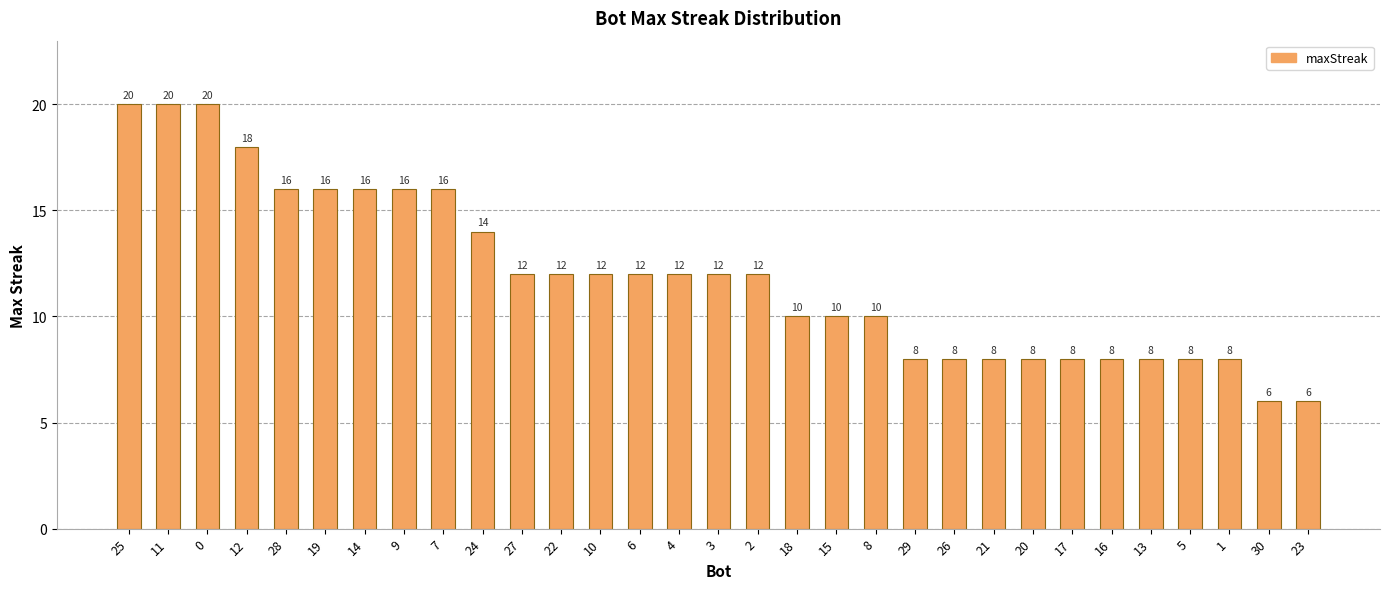

What is the average value?

12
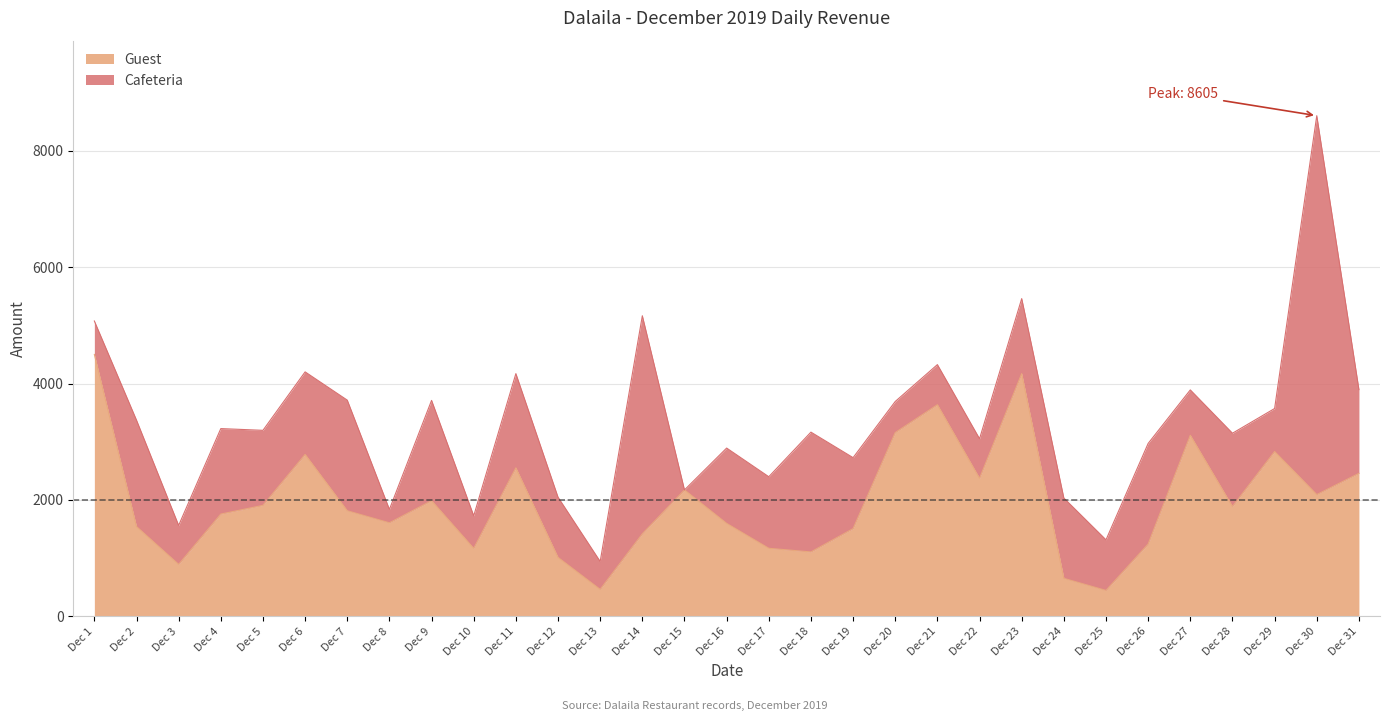

Reading left to right, list all the values displayed in this chart.

4500	1540	890	1755	1905	2780	1812	1605	1985	1165	2550	1010	460	1415	2170	1595	1167	1104	1505	3156	3635	2370	4170	650	442	1240	3110	1885	2830	2090	2455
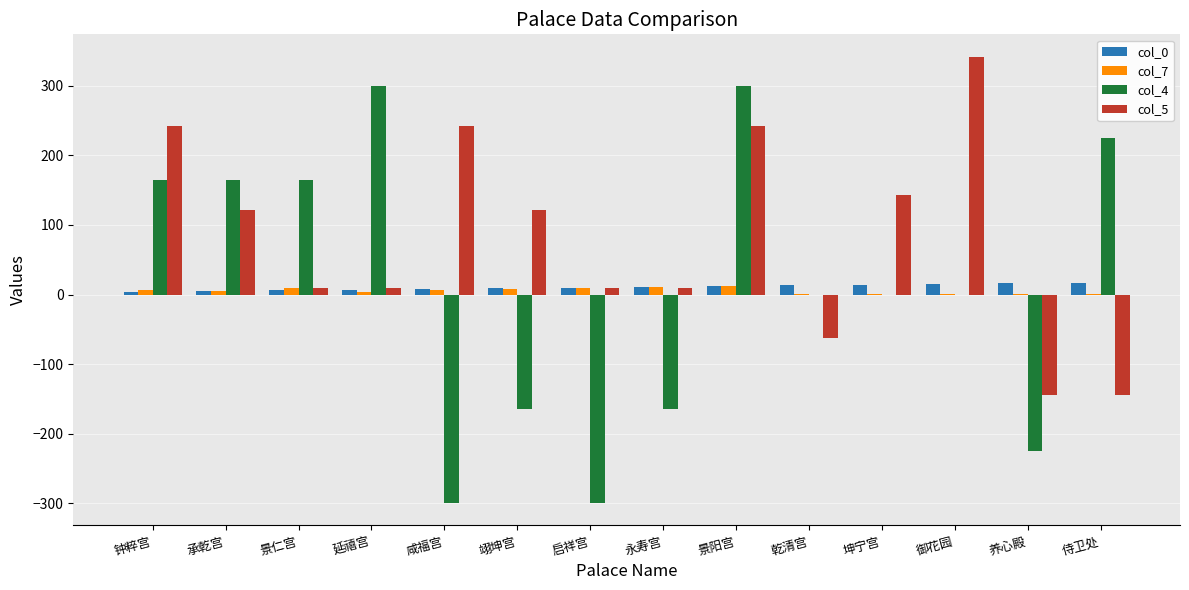

Which series has the largest total across all categories?

col_5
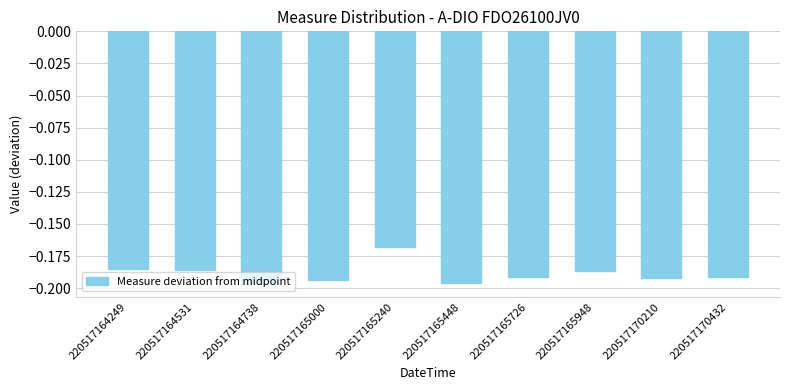

Where is the data nearest to the value 0?

220517165240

#### Problem to work on:
Copy out all the data above with "chart" swapped for "graph" and nothing else changed. Leave out the pictures.

#### Solution for this task:
What is the average value?

12

Reading left to right, list all the values displayed in this graph.

4500	1540	890	1755	1905	2780	1812	1605	1985	1165	2550	1010	460	1415	2170	1595	1167	1104	1505	3156	3635	2370	4170	650	442	1240	3110	1885	2830	2090	2455

Which series has the largest total across all categories?

col_5

Where is the data nearest to the value 0?

220517165240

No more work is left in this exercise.